+++ Texto de origen

Como si no se conformara con introducir estos temas esotéricos y este tratamiento elevado en unos libros para todos los públicos, Sayers también era muy dada a incluir en sus novelas textos en latín o francés… sin ofrecer una traducción. Y no se trataba de un sic transit gloria mundi por ahí y un mademoiselle, s’il vous plait por aquí, sino que podían ser, por ejemplo, cartas claves para la comprensión de la trama. No es de extrañar que una de las acusaciones más habituales formuladas contra Sayers haya sido la de esnobismo. Pero, como dijo Proust, «le snobisme est une maladie grave de l’âme, mais localisée et qui ne la gâte pas tout entière».

such-a-strange-ladyEn cualquier caso, es que, como titulaba Janet Hitchman su biografía sobre la autora, Dorothy L. Sayers era una señora bien rara. Y bastante antipática. Tory hasta la médula, y además de la línea dura, leer sus libros hoy en día supone toparse con chocantes comentarios racistas y clasistas. Cierto que su antisemitismo era muy común en la época y que se podría calificar como de baja intensidad. Como se suele decir, incluso algunos de sus mejores amigos eran judíos (caso del editor Victor Gollancz, que para más inri era un adalid de la intelectualidad izquierdista de la época). También es verdad que sus conocimientos políticos era como mucho superficiales, y que entre sus proclamas antisocialistas y sus postulados sociales había un contraste sorprendente. Pero lo cierto es que, aunque podemos contextualizar estos comentarios, algunas de sus frases siguen siendo muy desagradables.

++++++

Instrucciones de trabajo –
[1] Según el texto sobre Dorothy L. Sayers, ¿por qué no resulta extraño que se la haya acusado a menudo de esnobismo? Explícalo en una a tres oraciones.
[2] Prosigue el texto sobre Dorothy L. Sayers a partir de su última oración.
El material no hace falta para resolver ninguna de las tareas.

+++ Datos almacenados

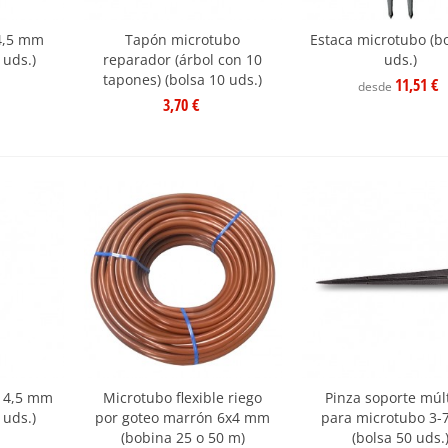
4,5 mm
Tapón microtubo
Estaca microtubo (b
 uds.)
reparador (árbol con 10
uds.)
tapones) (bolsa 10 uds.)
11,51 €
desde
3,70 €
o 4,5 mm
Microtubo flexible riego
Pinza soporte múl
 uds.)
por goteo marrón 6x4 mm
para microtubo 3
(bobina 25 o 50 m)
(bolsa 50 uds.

++++++
+++ Datos almacenados

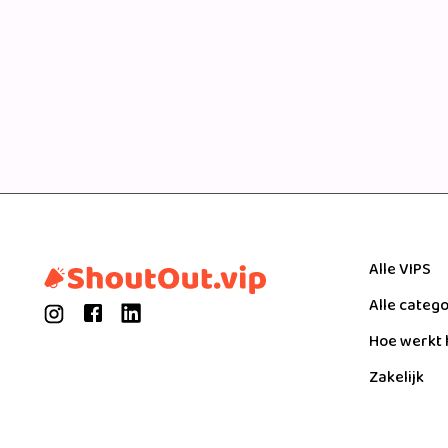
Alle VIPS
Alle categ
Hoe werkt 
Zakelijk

++++++
+++ Datos almacenados

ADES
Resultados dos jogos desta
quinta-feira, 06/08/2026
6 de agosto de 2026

++++++

Respuestas numeradas –
[1] Sayers solía incluir en sus novelas textos en latín o francés sin ofrecer traducción. No se trataba solo de expresiones sueltas, sino a veces de pasajes como cartas clave para comprender la trama. Además, lo hacía en libros para todos los públicos, en los que también introducía temas esotéricos y un tratamiento elevado.

[2]
Este cortocircuito que se produce cuando descubrimos que un artista cuya obra admiramos era en realidad una persona execrable se ve potenciado por el hecho, conocido por todo aquel que haya realizado el perfil de un creador, de que tendemos a sobrevalorar el objeto de nuestro estudio. Empiezas a investigar a un escritor de segunda porque te parece curioso, y acabas elevándolo a la categoría de genio indiscutible. Algo parecido le sucedió a Sayers respecto a Dios. Como he comentado en un paréntesis, de joven, pese a su formación cristiana, Dorothy era más bien agnóstica, aunque siempre tuvo un gran interés por la religión. Pero cuando tras dar por concluida su relación con Lord Peter, y después de probar con diversa suerte la escritura teatral, decidió dedicarse por entero a la temática cristiana (principalmente en la elaboración de guiones para la BBC, como su famoso The Man Born to be King), se fue haciendo cada vez más y más religiosa, hasta convertirse en una experta teóloga.

divina-comedia-sayersEsta pasión ya no la abandonaría jamás, pero Dorothy sufrió una nueva iluminación que cambió el foco de su interés: su siguiente enamoramiento tuvo como objeto a Dante. Después de descubrir La Divina Comedia casi por casualidad (fue el primer libro que agarró cuando tuvo que esconderse ante la amenaza de bombardeos nazis, a todos nos ha pasado), supo que su objetivo en la vida era traducir el libro de Dante a un inglés al alcance de todos. Y eso que ni tan siquiera sabía italiano moderno, por lo que para su primera lectura tuvo que apoyarse en su dominio del francés y el latín (también Borges decía haber aprendido italiano leyendo La Divina Comedia en el tranvía, hay que ver, con lo difícil que es leer ese libro traducido y al parecer en original se transmite por ósmosis).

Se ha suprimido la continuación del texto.